IJskoud was het in het kasteel, koud voor de maand april, maar precies zoals je verwacht in zo’n gebouw. Mijn vriend en ik waren voor de jachtcursus in Lavaux-Sainte-Anne. We keken verschrikt naar iemand in korte broek, wezen naar de mooie opgezette dieren en genoten van de jachthoornblazers (sinds kort op de Unesco-lijst immaterieel erfgoed!). De dag was een herhaling van alle lesstof, en zo renden we van gebouw naar vleugel, keldertrap af en torentrap op. Op hoge snelheid vlogen we door de stof heen, zo snel dat we niet altijd alles goed verstonden. ‘.. pie-zja-ma ..’, zei de leraar. ‘Wat zegt hij nou precies?’ fluisterden we elkaar toe. ‘Gewoon fonetisch opschrijven, we zoeken het later op.’

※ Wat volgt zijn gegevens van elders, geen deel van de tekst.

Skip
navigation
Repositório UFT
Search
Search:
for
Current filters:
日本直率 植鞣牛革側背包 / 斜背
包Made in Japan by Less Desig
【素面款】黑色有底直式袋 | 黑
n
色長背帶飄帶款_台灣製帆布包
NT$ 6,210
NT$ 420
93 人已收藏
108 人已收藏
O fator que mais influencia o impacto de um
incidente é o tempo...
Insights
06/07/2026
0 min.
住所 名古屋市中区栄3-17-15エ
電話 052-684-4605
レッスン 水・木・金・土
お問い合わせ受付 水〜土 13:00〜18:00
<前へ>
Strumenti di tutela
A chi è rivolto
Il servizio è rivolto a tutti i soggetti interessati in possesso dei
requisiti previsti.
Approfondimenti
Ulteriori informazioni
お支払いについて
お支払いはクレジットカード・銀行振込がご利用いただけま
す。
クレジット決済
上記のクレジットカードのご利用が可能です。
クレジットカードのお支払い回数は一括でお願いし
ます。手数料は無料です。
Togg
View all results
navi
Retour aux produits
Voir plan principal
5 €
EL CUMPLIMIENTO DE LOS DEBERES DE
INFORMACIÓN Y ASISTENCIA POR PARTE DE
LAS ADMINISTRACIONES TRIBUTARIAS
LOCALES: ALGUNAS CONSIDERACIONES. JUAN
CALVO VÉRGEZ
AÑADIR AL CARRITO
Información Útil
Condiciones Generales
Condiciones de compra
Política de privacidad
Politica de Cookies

Mijn vriend en ik volgden, als Nederlanders werkend in Brussel, de jachtcursus in Kortenberg. We wilden meer leren over fauna en wildbeheer en genoten van de wekelijkse lessen. In de ene zaal beoefende men vechtsport, in de andere zaal werd dansles gegeven, en zo klonken hits als Madonna’s ‘Like a Virgin’ zachtjes onze lesruimte binnen. Waar wetgeving werd besproken, enders werden aangewezen, het verschil tussen een ‘exote sans/avec papier’ werd uitgelegd, of nippend van een pintje de eenden werden bestudeerd. Een ‘pie-zja-ma’-situatie kwam ook daar wel eens voor, en zo leerden we veel nieuwe woorden die we in de Brusselse bubbel niet tegenkwamen. Ook al hadden we Belgische vrienden, zo’n intensieve kennismaking met de Belgische cultuur was niet mogelijk geweest zonder de cursus. Ok, we wisten wat een dikke nek was. Maar iets knal van buiten leren (vs van binnen en buiten leren), spreken over een mainjum (BE) vs meknum (NL) voor een Magnum, en vele andere woorden of uitspraken waren nieuw voor ons.

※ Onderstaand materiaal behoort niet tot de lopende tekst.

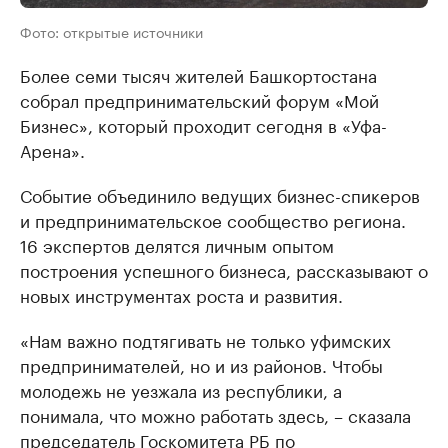
Фото: открытые источники
Более семи тысяч жителей Башкортостана
собрал предпринимательский форум «Мой
Бизнес», который проходит сегодня в «Уфа-
Арена».
Событие объединило ведущих бизнес-спикеров
и предпринимательское сообщество региона.
16 экспертов делятся личным опытом
построения успешного бизнеса, рассказывают о
новых инструментах роста и развития.
«Нам важно подтягивать не только уфимских
предпринимателей, но и из районов. Чтобы
молодежь не уезжала из республики, а
понимала, что можно работать здесь, – сказала
председатель Госкомитета РБ по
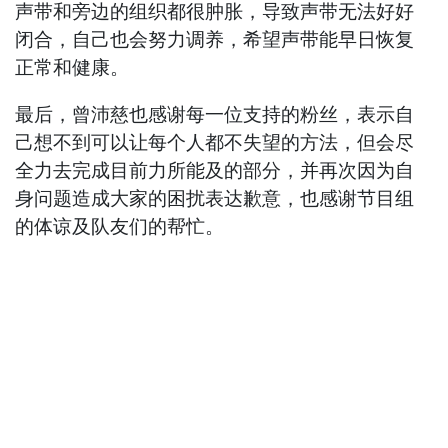
声带和旁边的组织都很肿胀，导致声带无法好好
闭合，自己也会努力调养，希望声带能早日恢复
正常和健康。
最后，曾沛慈也感谢每一位支持的粉丝，表示自
己想不到可以让每个人都不失望的方法，但会尽
全力去完成目前力所能及的部分，并再次因为自
身问题造成大家的困扰表达歉意，也感谢节目组
的体谅及队友们的帮忙。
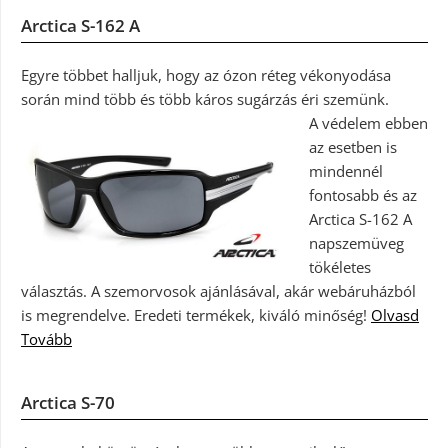
Arctica S-162 A
Egyre többet halljuk, hogy az ózon réteg vékonyodása
során mind több és több káros sugárzás éri szemünk.
A védelem ebben
az esetben is
mindennél
fontosabb és az
Arctica S-162 A
napszemüveg
tökéletes
választás. A szemorvosok ajánlásával, akár webáruházból
is megrendelve. Eredeti termékek, kiváló minőség!
Olvasd
Tovább
Arctica S-70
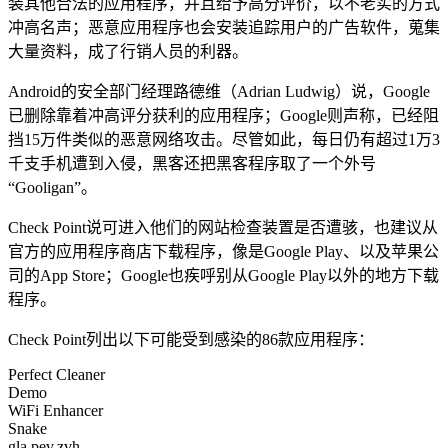
装其他合法的应用程序，并且给予高分评价，以不老实的方式
冲高名声；恶意应用程序也会安装追踪用户的广告软件，蒐集
大量资料，成了行销人员的利器。
Android的安全部门经理路德维（Adrian Ludwig）说，Google
已删除靠着冲高评分获利的应用程序；Google则声称，已经阻
挡15万件类似的恶意网络攻击。尽管如此，每日仍有超过1万3
千支手机遭到入侵，黑客还把黑客程序取了一个外号
“Gooligan”。
Check Point说可进入他们的网站检查装置是否遭骇，也建议从
官方的应用程序商店下载程序，像是Google Play、以及苹果公
司的App Store；Google也疾呼别从Google Play以外的地方下载
程序。
Check Point列出以下可能受到感染的86款应用程序：
Perfect Cleaner
Demo
WiFi Enhancer
Snake
gla.pev.zvh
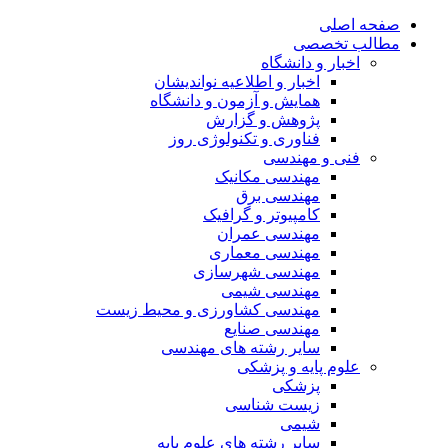
صفحه اصلی
مطالب تخصصی
اخبار و دانشگاه
اخبار و اطلاعیه نواندیشان
همایش و آزمون و دانشگاه
پژوهش و گزارش
فناوری و تکنولوژی روز
فنی و مهندسی
مهندسی مکانیک
مهندسی برق
کامپیوتر و گرافیک
مهندسی عمران
مهندسی معماری
مهندسی شهرسازی
مهندسی شیمی
مهندسی کشاورزی و محیط زیست
مهندسی صنایع
سایر رشته های مهندسی
علوم پایه و پزشکی
پزشکی
زیست شناسی
شیمی
سایر رشته های علوم پایه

Hadden wij anders ooit onze zaterdagochtenden doorgebracht op de schietbaan in Ruisbroek? Of waren we op een zomerse avond op de schietstand Zilverberg beland, om later vol zelfvertrouwen op de militaire baan Leopoldsburg het kogelschietexamen af te leggen? Wat een geweldige ervaringen, lessen en mensen hebben wij zo leren kennen. Ik kan het iedere Nederlander aanraden om zo in te burgeren in Vlaanderen en België. En wat serieuzer: om oneindig veel meer te weten te komen over de natuur en jacht. Helaas hebben vele cursisten dit jaar niet hetzelfde plezier uit de lessen kunnen halen, hopelijk is het volgend jaar weer mogelijk.
Inmiddels werk ik alweer bijna twee jaar voor FACE, de Europese belangenvertegenwoordiger voor nationale jagersverenigingen. In mijn functie komt mijn kennis en interesse voor politiek en jacht perfect van pas als intermediair tussen FACE en het Europees Parlement. Ook hier blijf ik oneindig veel leren, al spreken Europarlementariërs doorgaans niet over een pie-zja-ma, wat natuurlijk een frisling betekent.